CFS announces literature review findings on baby bottles and children's tableware

Baby bottles and children's tableware that complied with safety standards should not pose health risks to consumers, according to the findings of a literature review conducted recently by the Centre for Food Safety (CFS) to assess health concerns over the potential migration of chemicals from these products into food.

"According to the literature review findings, proper use of polycarbonate (PC) baby bottles and children's tableware made of melamine that are in compliance with the safety requirements of prescribed standards should not pose any adverse health effects to children," a CFS spokesman said today (January 11).

As PC and melamine are widely used raw materials in the manufacture of baby bottles and children's tableware, the literature review conducted by CFS focused on analysis of the safety of baby bottles and children's tableware made from these two raw materials.

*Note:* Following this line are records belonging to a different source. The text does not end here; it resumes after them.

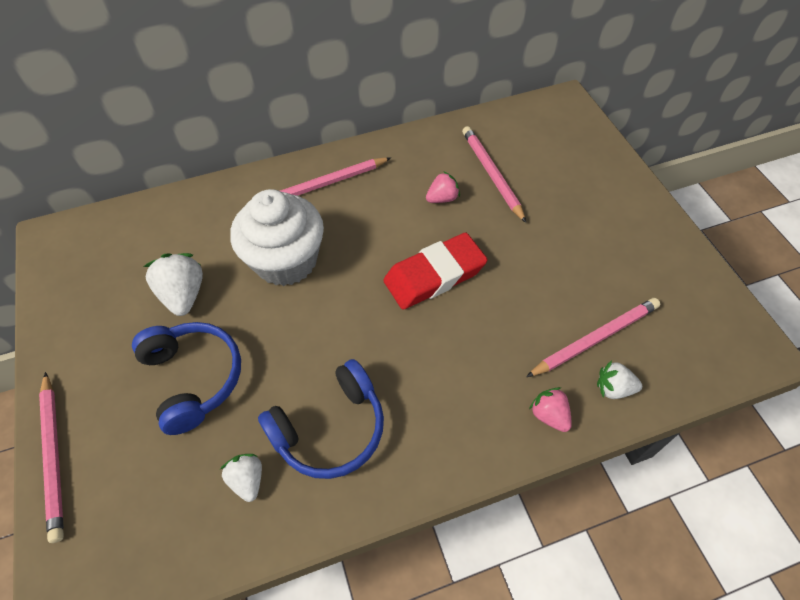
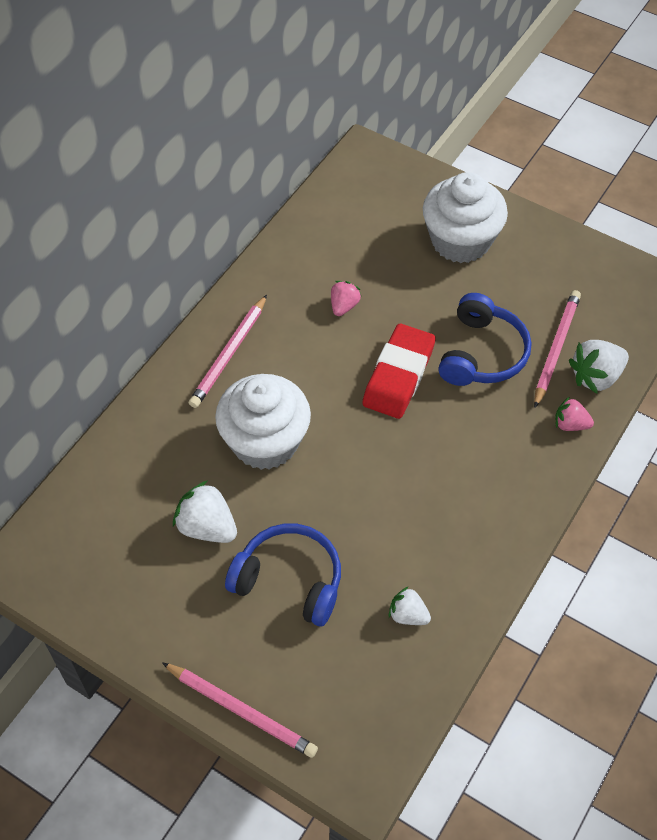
camera: 40 degrees left, 0 degrees up
blue headphones [258,359,384,479] -> blue headphones moved to [438,293,531,386]
pink pencil [462,126,526,223] -> none
white strawberry [597,360,642,399] -> white strawberry [569,340,629,394], size x1.62
none -> white cupcake [423,172,508,263]

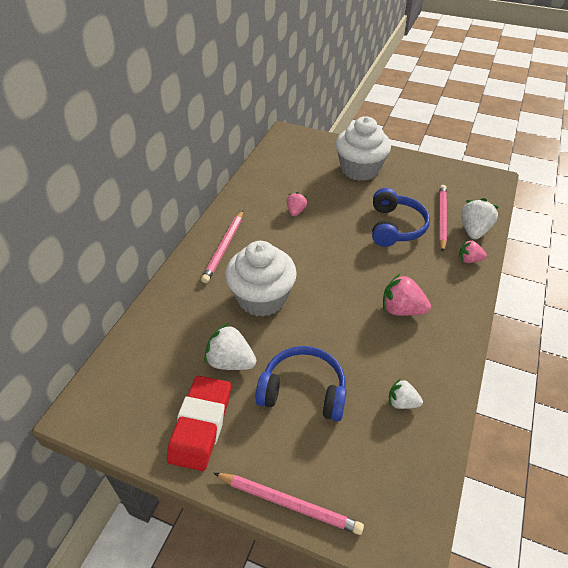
camera: 10 degrees left, 10 degrees down
red eraser [362,324,436,419] -> red eraser moved to [167,376,231,471]
white strawberry [569,340,629,394] -> white strawberry turned 150 degrees clockwise [461,198,499,239]
none -> pink strawberry [383,274,431,316]

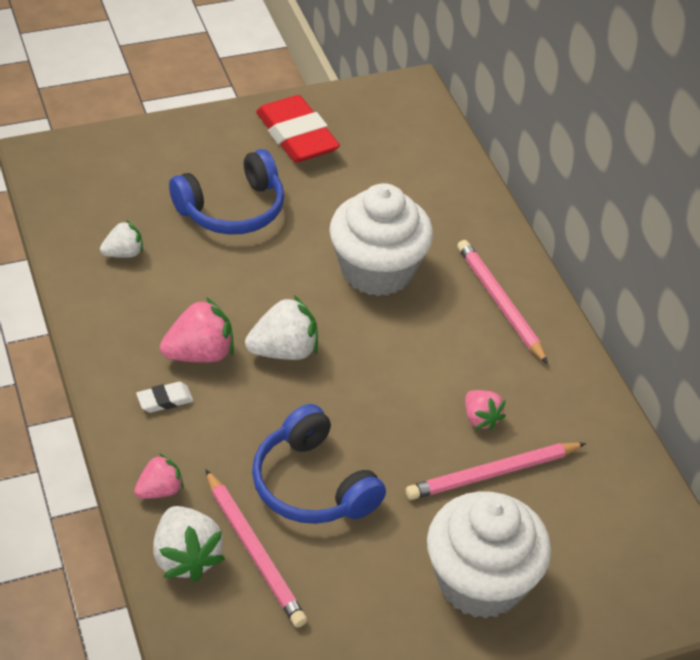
camera: 135 degrees right, 0 degrees up
white strawberry [204,323,256,370] -> white strawberry moved to [245,295,318,360]
pink pencil [214,473,364,535] -> pink pencil moved to [406,442,586,500]
none -> white eraser [136,382,193,413]

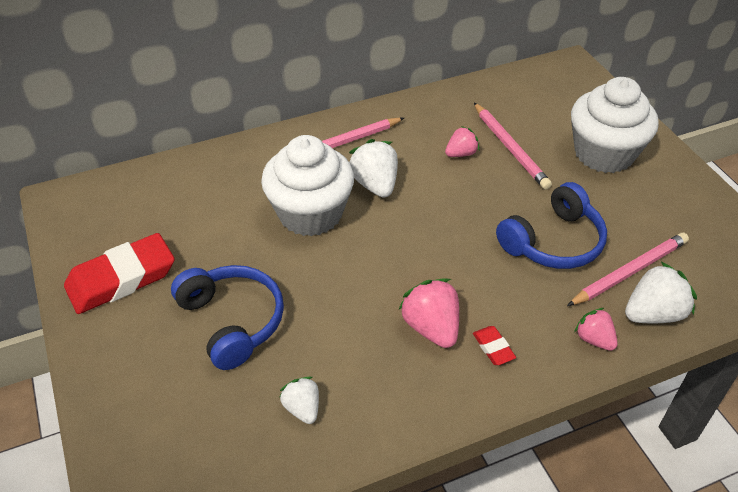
camera: 90 degrees left, 0 degrees up
white eraser [136,382,193,413] -> red eraser [473,326,516,365]
white strawberry [245,295,318,360] -> white strawberry moved to [349,139,398,197]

According to the review of relevant literature and publications, bisphenol A (BPA) in PC has low acute toxicity and does not cause cancer. Recent international scientific research and risk assessments show that the migration levels of BPA from PC baby bottles were very low or even not detectable.

The exposure levels of infants and young children to BPA were well below the safety reference dose. Adverse effects are, therefore, unlikely.

To further assess the potential migration of formaldehyde from melamine-ware into food, CFS conducted a study in 2010 to assess the safety of melamine-ware available at local food premises.

The test results of 61 samples showed that the levels of both melamine and formaldehyde found in the samples were all below the limits specified by the Mainland and the European Union (EU). The samples tested should not pose health concerns to consumers under normal use.

In fact, possible excessive migration of formaldehyde would only take place in cases where the melamine-ware was improperly processed. Formaldehyde can be found naturally in a wide range of food, including fruits and vegetables, meats, fish, crustaceans and dried mushrooms. Ingestion of a small amount of formaldehyde is unlikely to cause any acute health effects.

"An international panel of experts, established by the Food and Agriculture Organization (FAO) of the United Nations and the World Health Organization (WHO) held a meeting to assess the safety of BPA in November 2010," the spokesman noted.

"Although some recent studies in experimental animals suggested that low doses of BPA may have adverse effects on the animals' nervous system, behaviour during the developmental period and reproductive system, other studies indicated no such effects. The international panel of experts, therefore, considered that, based on current knowledge of BPA, it was premature to use study results of low doses of BPA on experimental animals to realistically assess the human health risks," he said.

CFS consulted the Expert Committee on Food Safety in Hong Kong in January and December 2011 on the issue of BPA. The committee concurred with the above conclusion reached by the Joint FAO/WHO Expert Meeting.

Despite the conclusions of international risk assessments that proper use of PC baby bottles should not pose health concerns to infants, the spokesman said, CFS, after considering public concern, supported the industry's actions to stop producing and selling BPA-containing baby bottles and infant feeding cups. CFS would also continue to closely monitor the international developments in the latest risk assessment work.

As to other BPA-free plastic materials (such as polyethersulfone, Tritan copolyester, polylactic acid and polypropylene with nano-silver) used in baby bottles and children's tableware, the spokesman noted that worldwide studies on the safety of these plastic materials are far fewer than those on PC and its monomer, BPA.

"The Joint FAO/WHO Expert Meeting considered that any new or existing materials would need to be assessed for their functionality and safety," he said.

Since many of the components in plastic materials are oil soluble and plastics have relatively low heat resistance compared to some non-plastic materials (such as metals and ceramics), migration of chemicals from these food contact materials increases with the fat content and temperature of the food that they come into contact with.

"Manufacturers should follow Good Manufacturing Practices. They should also ensure that their products comply with safety regulations and will not release any substance in an amount that causes food safety or quality problems under normal use. Product specifications and user instructions including temperature limitations and any restrictions on use should also be provided," the spokesman said.

To minimise the risk of migration of harmful substances from food containers, consumers should be careful when buying baby bottles and children's tableware. They should check whether the article is suitable to hold hot, fatty or acidic food, or be used in a microwave oven. They should always follow the manufacturer's instructions and should not misuse these products.